Brian Rowe is considered the father of centerless grinding in addition to other notable research on grinding that includes thermal aspects, dynamic aspects, and fluid-film bearings. He established a laboratory and school dedicated to manufacturing processes at Liverpool John Moores University and is an Emeritus Professor. Ichiro Inasaki is the dean of the Graduate School of Science and Technology at Keio University, Japan. He has developed a laboratory with outstanding research activities and his "intelligent grinding wheel" is featured in the Noritake Museum and represents one of his best accomplishments and contributions. He led CIRP in 2004/2005 as the president and was granted several awards. Eckart Uhlmann is professor and director of the Institute for Machine-Tools and Management at Technical University of Berlin, Germany.

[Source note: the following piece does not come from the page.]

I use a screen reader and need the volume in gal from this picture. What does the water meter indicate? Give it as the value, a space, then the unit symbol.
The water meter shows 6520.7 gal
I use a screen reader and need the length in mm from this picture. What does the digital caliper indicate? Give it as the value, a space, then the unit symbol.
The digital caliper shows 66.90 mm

Dr. Uhlmann received this chaired professorship after a very successful industrial career with Hermes Abrasive in Germany. As the head of his institute he holds the leading position in research on all aspects of abrasive machining with grinding wheels. Dr. Mike Hitchiner is manager of precision technology at Saint Gobain Abrasives (Norton), the largest grinding wheel company in the world. Mike has devoted all his life to research, development and practical application of grinding processes. He started this activity during his D Phil at the University of Oxford in England, and was later considered "Mr. CBN Grinding" by the precision grinding industry. Today he focuses on working with machine tool builders and developing new grinding processes. He has brought an important industrial perspective to this book, as well as hundreds of applications.

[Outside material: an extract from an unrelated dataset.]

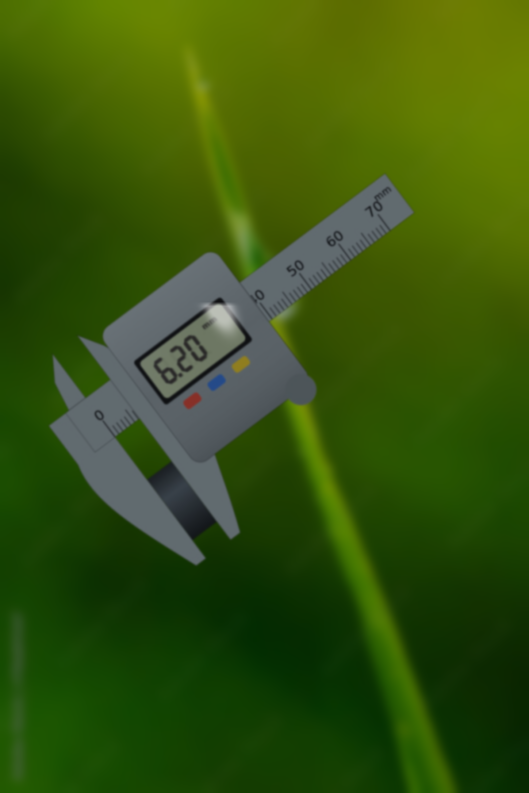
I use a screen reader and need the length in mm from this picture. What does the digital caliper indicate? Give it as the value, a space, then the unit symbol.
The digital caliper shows 6.20 mm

Grinding is a crucial technology that employs specific abrasive processes for the fabrication of advanced products and surfaces. "Handbook of Machining with Grinding Wheels", Second Edition highlights important industry developments that can lead to improved part quality, higher productivity, and lower costs. Divided into two parts, the book begins with an explanation of grinding behavior and ends with a focus on new and emerging industrial applications. While the first edition focused on the basics of abrasive machining technology and presented a unified approach to machining with grinding wheels, the second edition ties in the continued need for traditional processes in conjunction with the latest applications. This book highlights new research topics that include: nanotechnology, alternative energy, and additive manufacturing, compares related approaches, and provides numerous references throughout the book.